Temptation came swiftly, and stronger than Ubel expected on her part. A better person would have let it go. Let him put as much distance as he could between himself and the clear crime he had just made against his typical behavior. But he—always so steady, so unshakable—had allowed himself to rest against her.
Ubel let her arms drift forward, searching until she finally felt the crisp fabric of his lapels under her palms.
“Are you blushing, Four-eyes?”
A pause. Then, flatly: “No.”
Ubel knew Land would never admit it. Not to her, not to anyone.
Laughter slipped from her lips. “You sure about that?”
Ubel curled her fingers into the front of his vest, pressing closer—if only intending to dance at the edge of his patience as she always had. But Land moved too. His hands shot out, her gown bunching in his fists as he yanked her towards him.

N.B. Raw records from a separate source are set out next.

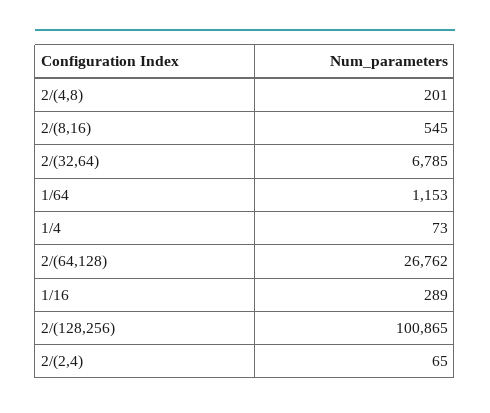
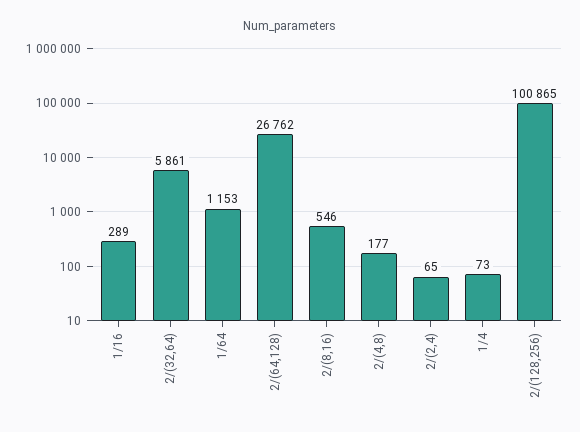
  {
-   "2/(4,8)": 201,
+   "2/(4,8)": 177,
-   "2/(8,16)": 545,
+   "2/(8,16)": 546,
-   "2/(32,64)": 6785,
+   "2/(32,64)": 5861,
    "1/64": 1153,
    "1/4": 73,
    "2/(64,128)": 26762,
    "1/16": 289,
    "2/(128,256)": 100865,
    "2/(2,4)": 65
  }

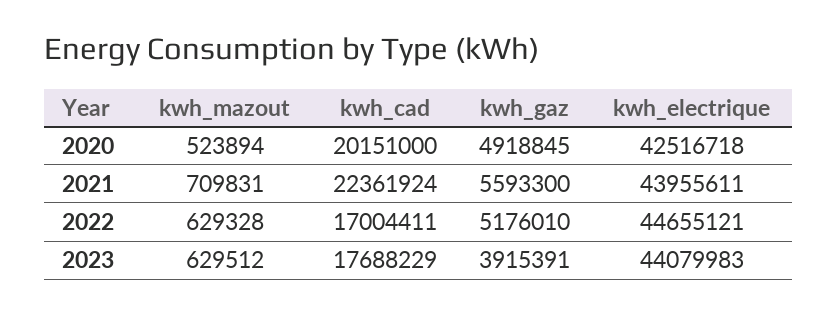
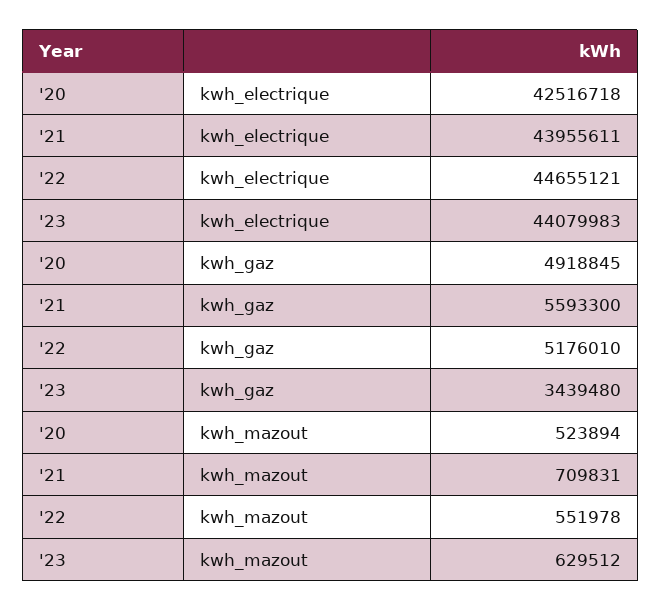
  {
    "kwh_mazout": {
      "2020": 523894,
      "2021": 709831,
-     "2022": 629328,
+     "2022": 551978,
      "2023": 629512
    },
-   "kwh_cad": {
-     "2020": 20151000,
-     "2021": 22361924,
-     "2022": 17004411,
-     "2023": 17688229
-   },
    "kwh_gaz": {
      "2020": 4918845,
      "2021": 5593300,
      "2022": 5176010,
-     "2023": 3915391
+     "2023": 3439480
    },
    "kwh_electrique": {
      "2020": 42516718,
      "2021": 43955611,
      "2022": 44655121,
      "2023": 44079983
    }
  }

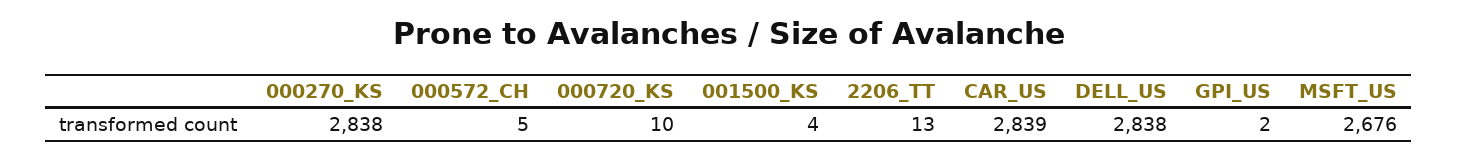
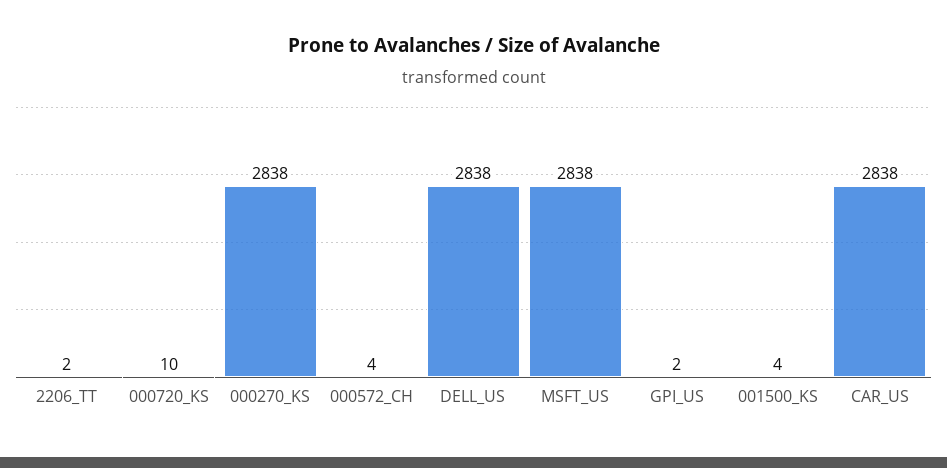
  {
    "000270_KS": 2838,
-   "000572_CH": 5,
+   "000572_CH": 4,
    "000720_KS": 10,
    "001500_KS": 4,
-   "2206_TT": 13,
+   "2206_TT": 2,
-   "CAR_US": 2839,
+   "CAR_US": 2838,
    "DELL_US": 2838,
    "GPI_US": 2,
-   "MSFT_US": 2676
+   "MSFT_US": 2838
  }

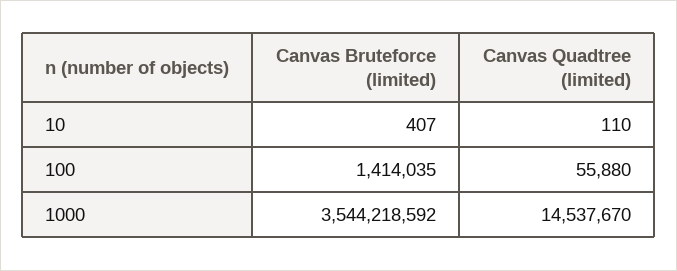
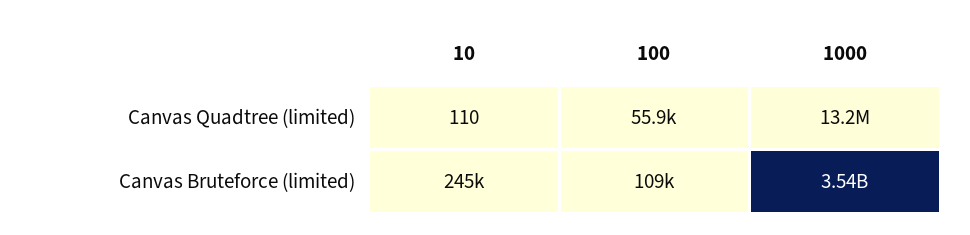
  {
    "Canvas Bruteforce (limited)": {
-     "10": 407,
+     "10": 245000,
-     "100": 1414035,
+     "100": 109000,
      "1000": 3544218592
    },
    "Canvas Quadtree (limited)": {
      "10": 110,
      "100": 55880,
-     "1000": 14537670
+     "1000": 13200000
    }
  }

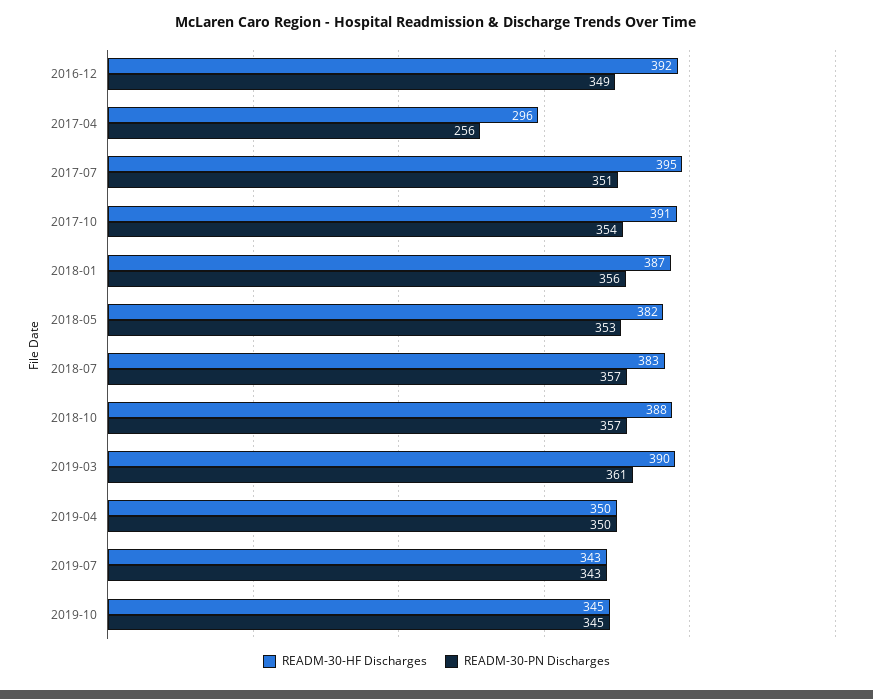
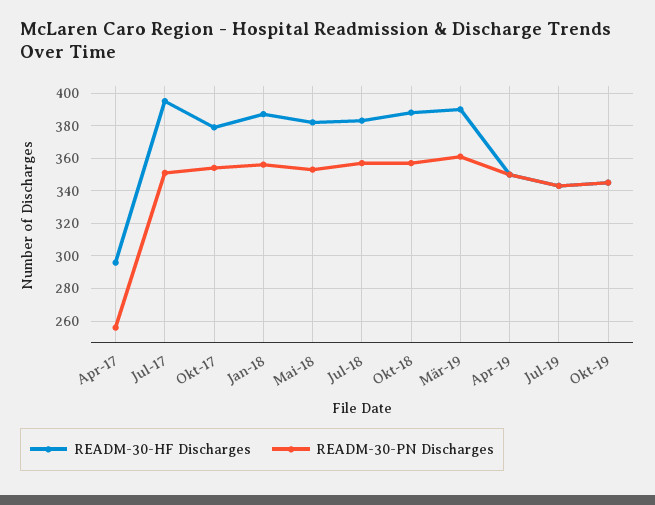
  {
    "READM-30-HF Discharges": {
-     "2016-12": 392,
      "2017-04": 296,
      "2017-07": 395,
-     "2017-10": 391,
+     "2017-10": 380,
      "2018-01": 387,
      "2018-05": 382,
      "2018-07": 383,
      "2018-10": 388,
      "2019-03": 390,
      "2019-04": 350,
      "2019-07": 343,
      "2019-10": 345
    },
    "READM-30-PN Discharges": {
-     "2016-12": 349,
      "2017-04": 256,
      "2017-07": 351,
      "2017-10": 354,
      "2018-01": 356,
      "2018-05": 353,
      "2018-07": 357,
      "2018-10": 357,
      "2019-03": 361,
      "2019-04": 350,
      "2019-07": 343,
      "2019-10": 345
    }
  }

Her back slammed into the wall. And before she could breathe, his mouth was on hers.
But even if his kiss was insistent, as if taking the lead meant Land had won anything here, Ubel could still feel it. Beneath the pressure of his lips and the bite of his grip on her hips. Restraint. Even now, he was holding back.
That wouldn’t do.
So she bit him.
Land gritted his teeth, hissing before crushing himself against her, harder. Like he needed it. Like he was half-starved for it. Heat flared, sharp and dizzying, from where his thigh wedged hers apart. Ubel found herself tilting into the friction, matching his urgency, chasing it. Without thinking, her own hands slipped under his jacket. She untucked his dress shirt, dragging her nails down his back. He shuddered, groaning against her lips before he wrenched himself away from her.
“Ubel—“
—should have known Land would stop it there.
Cold night air replaced the pressure between her thighs, where his knee had been, leaving Ubel with a hollow ache. As the chill crept back over her skin, Ubel could still feel her lungs burning through her frenzied senses. Her sight had sharpened enough to see that Land was still staring down at her. Gaze dark. Wanting.
This could not be over. Not even close.
“We still need to deliver the documents,” Land repeated.
Ubel noted a lack of an edge in how he spoke, how gently he let up on her. Land adjusted his glasses, straightening out his tuxedo again before he turned down the street.
She followed, her heels clicking softly against the cobblestones as they slipped back into the thin, flickering light of the marketplace. For the first time, she got a glimpse of the town wrapped around them—hawkers calling out prices, chattering merchants, the color of the night—but it all still felt muted.
Her gaze drifted to Land’s back ahead of her: his steady gait, determined to act like nothing happened. She touched her fingers to her lips. The lingering warmth was her only proof that something had.
And that he cared about her. Just not enough for either of them to understand why he had let her into his bubble at all.
Ubel smiled, but it did not reach her eyes.